Sessantaquattro fa oggi, Franco Basaglia prendeva servizio al manicomio di Gorizia come direttore. Respinto dal sistema universitario come un corpo estraneo, aveva accettato nel 1961 di andare in trincea, dove la sua rivoluzione avrebbe preso forma e corpo appunto, quello dei “matti” che sopravvivevano in quell’inferno. Quando il capo ispettore, Michele Pecorari, gli portò alla firma - un atto di semplice routine - quel 16 novembre il librone delle contenzioni meccaniche, i pazzi da legare, Basaglia giocherellò con la stilo, poi si fermò con un gesto aereo, la richiuse e disse il suo celebre: «E mi no firmo», e io non firmo, lo sparo di inizio di una rivoluzione culturale che avrebbe portato poi alla legge 180 e alla abolizione dei manicomi.

Con un atto di resistenza civile che vale lo studente davanti al carro armato a Tien an Men, Basaglia apre la più straordinaria stagione di trasformazione in senso progressista e democratico della vita del paese, quella che avrebbe portato alla legge sull’aborto e alla istituzione del servizio sanitario nazionale.

L'ospedale psichiatrico Materdomini, al confine tra Nocera Superiore e Roccapiemonte (Salerno), prima di essere convertito in casa-famiglia dal direttore Pasquale Palumbo, in una immagine di repertorio. Quaranta anni fa si chiudeva definitivamente l'era dei manicomi in Italia. Una 'rivoluzione' resa possibile dalla legge 180 del 13 maggio 1978, che porta anche il nome dello psichiatra che la promosse, Franco Basaglia. ANSA/LUIGI PEPE

Oggi che le conquiste della legge 180 sono messe a rischio dalla volontà della maggioranza di riscriverla in un senso antitetico a quello immaginato dal suo ispiratore, passo indietro inaccettabile per l’Italia, c’è una questione specifica, che potrebbe sembrare marginale, ma che invece è al cuore di quella riforma, che rifiutava proprio la mortificazione e la costrizione dei pazienti degli istituti di salute mentale.

Ancora oggi non abbiamo statistiche certe, interoperabili e su scala nazionale delle contenzioni meccaniche che vengono effettuate nel nostro sistema sanitario. Una pratica che non ha nulla a che vedere con una terapia o con un presidio medico, ma è solo il retaggio di un passato concentrazionario. Sono ancora troppi, se si fa eccezione del Friuli Venezia Giulia e di poche realtà virtuose no restraint, che alle fascette preferiscono il lavoro di cura, il confronto con il paziente, la terapia, i reparti che usano la contenzione meccanica, per tacere di quella chimica e ambientale.
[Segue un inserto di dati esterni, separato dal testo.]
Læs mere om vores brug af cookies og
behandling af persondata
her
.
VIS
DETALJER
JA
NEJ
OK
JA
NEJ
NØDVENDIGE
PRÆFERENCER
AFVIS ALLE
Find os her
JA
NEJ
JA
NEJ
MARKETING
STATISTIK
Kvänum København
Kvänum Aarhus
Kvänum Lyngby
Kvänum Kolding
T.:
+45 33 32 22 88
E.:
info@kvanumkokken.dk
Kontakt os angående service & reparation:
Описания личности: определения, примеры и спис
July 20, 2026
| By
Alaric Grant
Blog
Non abbiamo statistiche e dati che ci dicano in maniera uniforme su quante persone venga applicata, per quanto tempo, con quale motivazione medica. Solo pochi giorni fa la Conferenza Stato Regioni, recependo il lavoro di un tavolo tecnico per il superamento della contenzione meccanica che risale al 2021, ha dato 12 mesi di tempo e zero euro per avvicinare un orizzonte sanitario in cui non si leghi più.
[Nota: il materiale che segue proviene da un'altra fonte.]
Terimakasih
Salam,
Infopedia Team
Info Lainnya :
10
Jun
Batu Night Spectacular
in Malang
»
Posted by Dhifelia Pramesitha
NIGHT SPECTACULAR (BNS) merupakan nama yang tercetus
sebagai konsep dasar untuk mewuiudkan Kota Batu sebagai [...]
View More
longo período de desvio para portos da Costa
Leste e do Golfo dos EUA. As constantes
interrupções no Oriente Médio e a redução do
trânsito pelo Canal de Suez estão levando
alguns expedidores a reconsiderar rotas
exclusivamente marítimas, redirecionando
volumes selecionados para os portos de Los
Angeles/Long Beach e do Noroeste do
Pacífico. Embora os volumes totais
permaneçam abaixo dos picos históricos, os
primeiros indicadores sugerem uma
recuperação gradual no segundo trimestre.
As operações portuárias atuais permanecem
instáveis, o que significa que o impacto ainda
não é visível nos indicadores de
Per cercare di costruire qualcosa subito, creando uno spazio legislativo che istituisca una banca dati dove far arrivare i dati sulle contenzioni e avere finalmente una immagine chiara che ci consenta di superare questa pratica di tortura, un emendamento in manovra di Bilancio chiede 2 milioni di euro per fare un passo avanti concreto in questa direzione. Non lasciando all’anno che verrà e al senno del poi una battaglia di civiltà e di diritti umani che, come dovrebbe accadere anche su altri versanti - penso, ad esempio, alla inaccettabile mancanza di dati certi sui femminicidi in Italia - parte dalla prevenzione, dunque dalla cognizione di un fenomeno e da numeri affidabili, verificati, aggiornati.

Conoscere per deliberare, ma anche deliberare per conoscere. E prevenire. Nel mondo dei dati e dell’intelligenza artificiale, di una sanità che non perda mai di vista l’umanità e la dignità delle persone, legare una persona al letto è un assurdo che può e deve essere superato. Per sempre.